Zwycięzcy wtapiali się w społeczeństwo o wyższej formie rozwoju cywilizacyjnego. Przyjmowali religię, mowę, obyczaje, brali żony... Język ruski był mową dworu i dokumentów. Rozrastało się więc "państwo militaryzmu rabunkowego".
3. Rzeczpospolita Obojga Narodów
Litwie etnicznej zagrażały zmilitaryzowane zakony: od zachodu - pruski, od północy - inflancki. Wielkiemu Księstwu Litewskiemu zagrażała utrata stabilności ustrojowej i zachwianie pozycji wielkiego księcia. Alternatywą było: przyjęcie od Krzyżaków chrześcijaństwa obrządku rzymskiego (a wtedy odpadłyby prawosławne ziemie ruskie), albo przyjęcie prawosławia (i ostateczne zasymilowanie się ze światem ruskim). Przy takich uwarunkowaniach możliwość oparcia się Litwy (WKL) o silną wówczas Polskę stwarzała perspektywę przetrwania. Jakże trudna była wówczas sytuacja Litwy etnicznej, skoro wielki książe (WKL) zgodził się na inkorporację (wcielenie!) swego ogromnego księstwa w skład ziem Korony Polskiej. Korona wraz z WKL utworzyły Rzeczpospolitę Obojga Narodów (Korony i Litwy).
4. Wilno - duchową stolicą
Europa Zachodnia promieniowała na wschód swą kulturą, bo dysponowała filozofią chrześcijańską i ukształtowanym już szkolnictwem. Na wschód od Niemna i Bugu zakonne zgromadzenia uczyły liczenia, śpiewu, mierzenia czasu, rzemiosła, rolnictwa... uczyły miłosierdzia, godnego życia oraz wznoszenia oczu i umysłu ku niebu.

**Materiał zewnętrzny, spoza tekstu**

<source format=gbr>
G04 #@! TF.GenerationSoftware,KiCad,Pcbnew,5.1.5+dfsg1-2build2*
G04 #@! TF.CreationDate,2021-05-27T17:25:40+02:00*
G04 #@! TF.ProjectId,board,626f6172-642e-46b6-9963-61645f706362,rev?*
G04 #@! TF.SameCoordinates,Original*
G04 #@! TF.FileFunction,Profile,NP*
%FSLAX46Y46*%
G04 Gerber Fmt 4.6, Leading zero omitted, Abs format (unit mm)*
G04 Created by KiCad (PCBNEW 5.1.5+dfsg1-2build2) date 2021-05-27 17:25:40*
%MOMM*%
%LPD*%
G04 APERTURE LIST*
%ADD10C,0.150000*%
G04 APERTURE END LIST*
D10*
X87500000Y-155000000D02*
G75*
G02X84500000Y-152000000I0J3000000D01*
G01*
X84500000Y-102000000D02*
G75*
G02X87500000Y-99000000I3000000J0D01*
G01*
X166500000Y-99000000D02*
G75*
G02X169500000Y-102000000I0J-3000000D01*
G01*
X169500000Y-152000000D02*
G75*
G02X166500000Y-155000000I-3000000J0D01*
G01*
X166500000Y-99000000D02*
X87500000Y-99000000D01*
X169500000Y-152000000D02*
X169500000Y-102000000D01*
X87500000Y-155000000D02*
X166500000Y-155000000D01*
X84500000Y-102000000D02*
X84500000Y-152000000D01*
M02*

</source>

Zamiast krzyżackiego bezprawia z wolna ukształtowała się kultura prawdziwie ludzkiego chrześcijaństwa oraz umacniało się szkolnictwo zakonne i przykościelne.

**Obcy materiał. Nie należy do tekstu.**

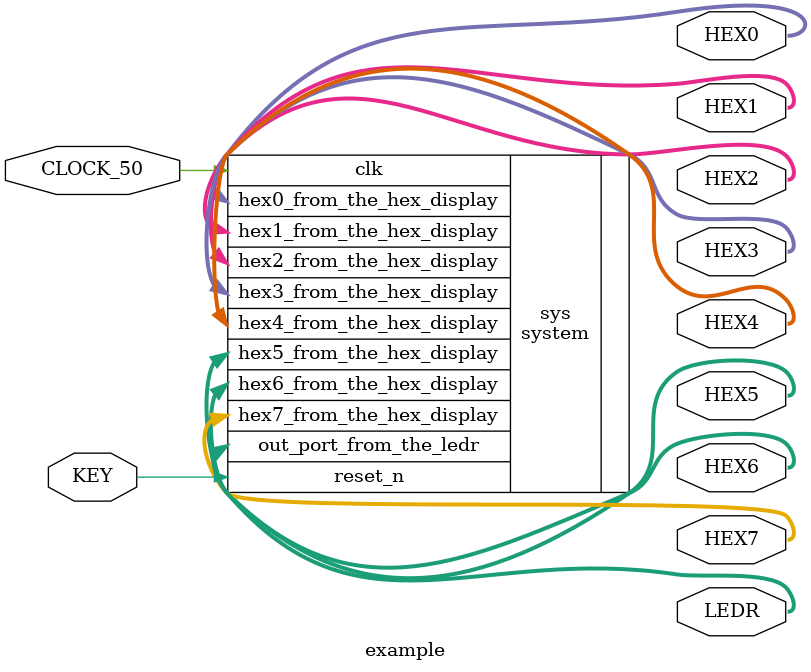
<source format=v>
module example( input CLOCK_50, input [0:0] KEY, 
	output [6:0] HEX0, output [6:0] HEX1, output [6:0] HEX2,
	output [6:0] HEX3, output [6:0] HEX4, output [6:0] HEX5,
	output [6:0] HEX6, output [6:0] HEX7, output [17:0] LEDR ) ;
	
	system sys(
				// 1) global signals:
                 .clk(CLOCK_50),
                 .reset_n(KEY[0]),

                // the_hex_display
                 .hex0_from_the_hex_display(HEX0),
                 .hex1_from_the_hex_display(HEX1),
                 .hex2_from_the_hex_display(HEX2),
                 .hex3_from_the_hex_display(HEX3),
                 .hex4_from_the_hex_display(HEX4),
                 .hex5_from_the_hex_display(HEX5),
                 .hex6_from_the_hex_display(HEX6),
                 .hex7_from_the_hex_display(HEX7),

                // the_ledr
                 .out_port_from_the_ledr(LEDR)
	) ;
endmodule
</source>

Wilno stało się przyczółkiem i ostoją licznych zakonnych zgromadzeń misyjnych. Jezuici uruchamiali swe znakomite szkolnictwo o wyższej randze: w Braniewie, Puławach oraz w Wilnie (1569 r.), które rozwijało się wszechstronnie dzięki trosce Zygmunta Augusta i nabierało cech stolicy europejskiej.
Wileńskie Kolegium Towarzystwa Jezusowego (uczelnia jezuitów) promieniowało aż po granice ziem nasyconych kulturą bizantyjską. Stefan Batory nadał Kolegium status szkoły wyższej. Uniwersytet Wileński - najbardziej na wschód wysunięta placówka naukowo-edukacyjna kultury rzymskiej - zakładał i nadzorował (XVI-XVIII w.) na rozległych kresach wschodnich Rzeczypospolitej coraz to nowe szkoły od Połocka i Dorpatu po Krzemieniec i Żytomierz.
5. Konfrontacja idei Zachodu i Wschodu
W Europie zarysował się podział na rzymski Zachód i bizantyjski Wschód. Różniły się one minimalnie pod względem doktrynalnym, a zasadniczo pod względem kulturowym. Na Zachodzie zaś wystąpił podział na katolicyzm i protestantyzm, które różniły się pod względem doktrynalnym, a jedynie nieznacznie pod względem kulturowym.
Jedynym obszarem Europy, na którym przebiegały konfrontacje idei Zachodu i Wschodu były rozległe ziemie wschodnie Rzeczypospolitej. Na nich to przebiegała ogromna praca ówczesnej myśli reformatorskiej prawosławia, bowiem biskupi i popi prawosławni zdawali sobie sprawę, że ich kultura nie wytrzyma konkurencji z katolicyzmem, zwłaszcza obrzędu zachodniego (rzymskiego), ale i wschodniego (bizantyjskiego). Dążyli więc do unii z Kościołem zachodnim, bo powołany pod koniec XVI w. patriarchat w Moskwie był całkowicie podporządkowany świeckiej władzy państwowej.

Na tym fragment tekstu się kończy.